L’annuncio di Filippo La Mantia

Lo chef precisa però che non si tratta di una vera e propria chiusura, però non sa la data di apertura. “Ho sempre pensato che nella semplicità stia il nuovo concetto di lusso. Il Mercato Centrale ha, dalla sua apertura, democratizzato la ristorazione all’interno dei loro spazi ed io ne ho percepito l’essenza dandomi la forza di rimettermi in discussione”. Lo racconta a Repubblica.it.

“Nel ristorante ci ho messo tutto quello che ho imparato fino al 2020: una cucina di casa, all’insegna della convivialità, ma quello che è cambiato è la mia percezione del mondo del lavoro. Scegliere i miei “compagni di viaggio” è sempre stata una priorità. L’esperienza al Mercato è stata una palestra meravigliosa per capire e capirsi, mi ha mostrato uno spaccato di realtà a cui non ero abituato”.

Ma c’è un barlume di speranza che non sia una decisione permanente. “Sto pensando a una riorganizzazione e un riposizionamento del mio format insieme a Umberto Montano (l’imprenditore che ha aperto diversi Mercati Centrali nelle stazioni italiane) e l’obiettivo è quello di impiegare meno personale: ho quasi 63 anni, 30 passati nella ristorazione, 15 aperture alle spalle tra ristoranti dove ho fatto consulenza e di proprietà, ero a libro paga fino al 2014, imprenditore da quell’anno, conosco molto bene le dinamiche del mondo del lavoro e della ristorazione nello specifico”.

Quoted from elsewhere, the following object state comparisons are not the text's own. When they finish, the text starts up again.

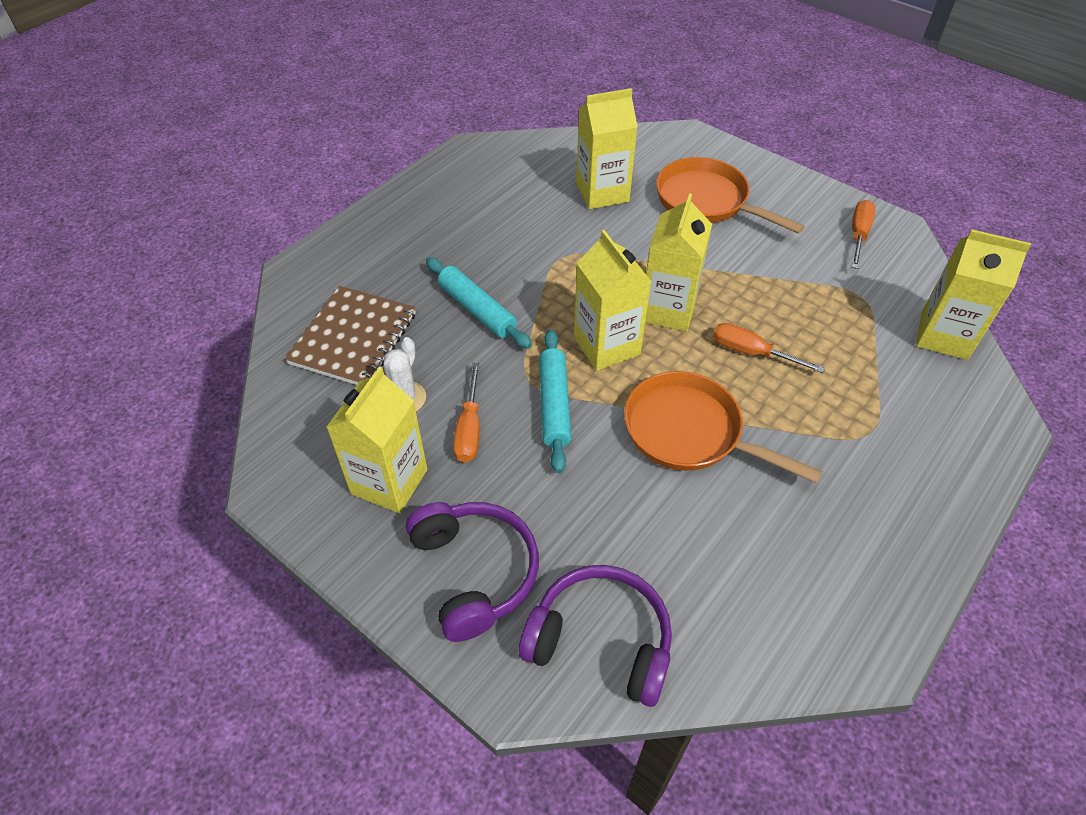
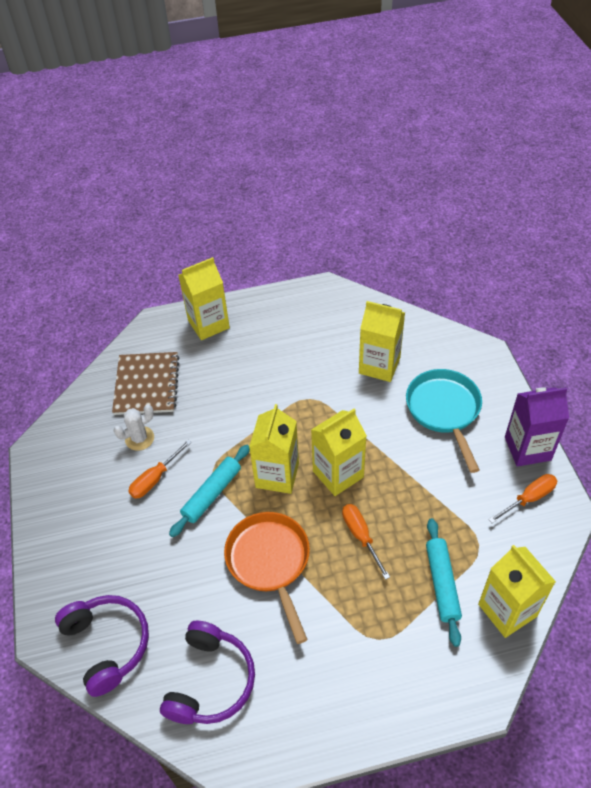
camera: 40 degrees right, 0 degrees up
brown notebook [285,286,416,385] -> brown notebook turned 60 degrees counterclockwise [112,352,179,415]
yellow carton [326,366,427,513] -> yellow carton moved to [178,257,230,340]
purple headphones [406,502,539,642] -> purple headphones moved to [160,621,255,724]
turquoise rolling pin [426,257,532,349] -> turquoise rolling pin moved to [426,518,462,647]
orange pan [656,157,805,234] -> turquoise pan [406,369,482,473]
none -> purple carton [505,387,569,467]

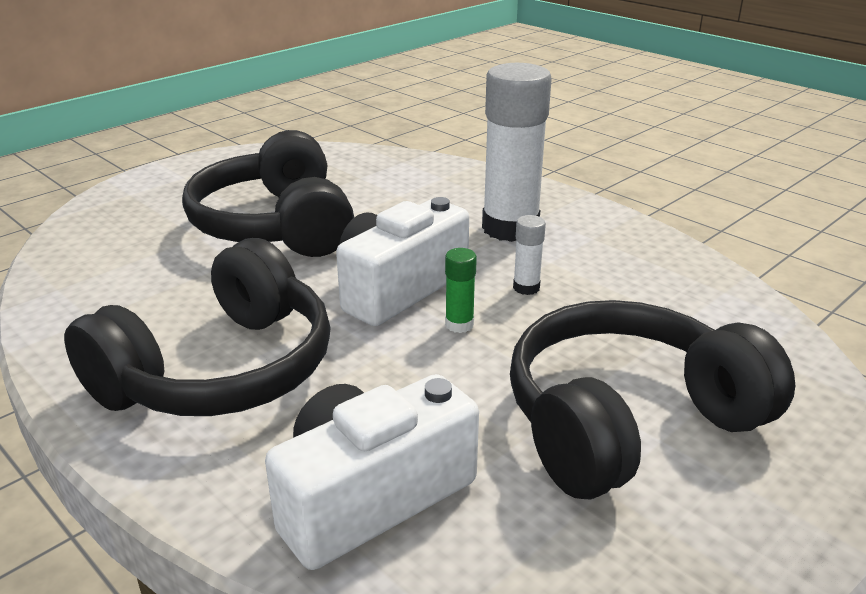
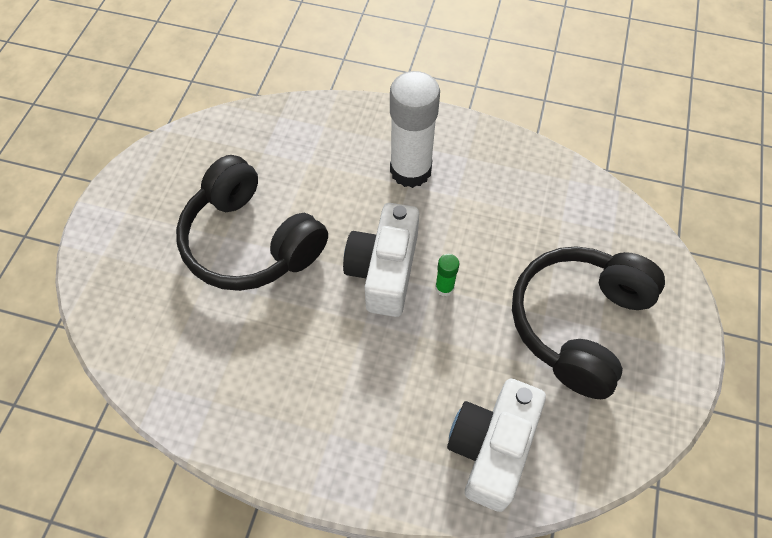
camera: 30 degrees left, 30 degrees up
black headphones [64,238,331,416] -> none
white glue stick [513,215,546,295] -> none

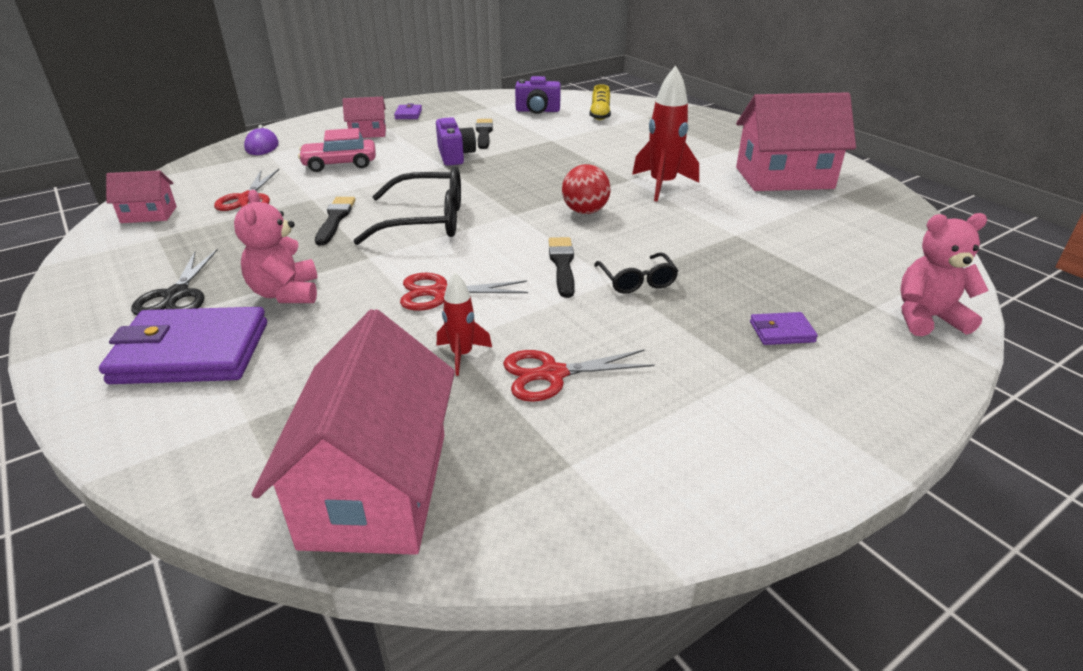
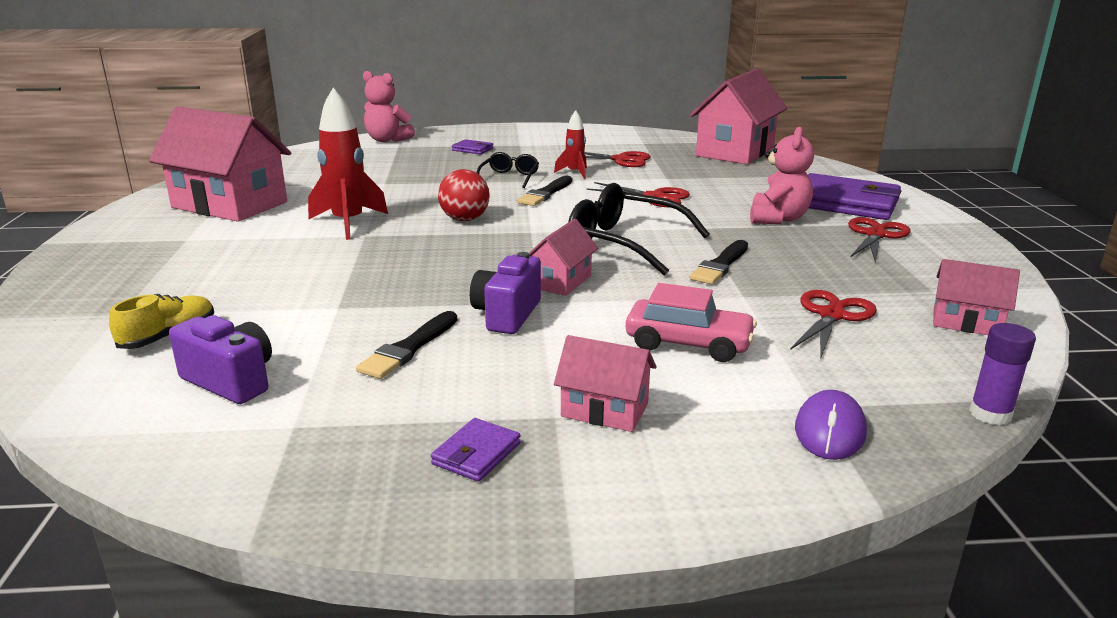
camera: 150 degrees left, 10 degrees down
black scissors [131,249,218,315] -> red scissors [848,217,911,263]
red rocket [437,272,492,376] -> red rocket moved to [554,110,587,179]
none -> pink house [529,219,598,296]
none -> purple glue stick [969,323,1036,425]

“Cerco personale a tutti i costi”

“Sono cambiati i periodi e gli approcci, cambia la tipologia di prestazione che i giovani vogliono dedicare, basta che manchino 2 o 3 figure focali e il servizio non rispetta quello standard che io amo dare. Sarò severo ma giusto, me lo riconosco, e pago bene, anche dai primi livelli di esperienza”.

“Ma siccome Milano offre diverse nuove aperture e anche molto appealing, quella fascia di personale che non supera i 30 anni si trova a cambiare molto spesso bandiera, a volte anche tornando al primo luogo di lavoro. Il preavviso minimo sono 20 giorni ma in questo lasso temporale non si riesce assolutamente a ricostruire una piccola brigata, dato che spesso i colleghi se ne vanno insieme. Parto a fare colloqui anche oltre 3 mesi in anticipo se so di dover realizzare una nuova apertura, ma 20 giorni sono davvero nulla in questo mondo”.

“Oggi mi trovo ai minimi storici, 3 in sala e in cucina ho solo un pasticcere e due cuochi più me stesso. Chiudo perché non voglio arrivare a fine servizio con l’affanno. Per me la sala è fondamentale, io mi divido tra cucina e sala, consiglio, racconto, suggerisco, mi sento una sorta di carta vivente, e la gente apprezza, forse viene anche per me”. Ma lo chef rassicura. “Non è una pausa, quella è ad agosto“.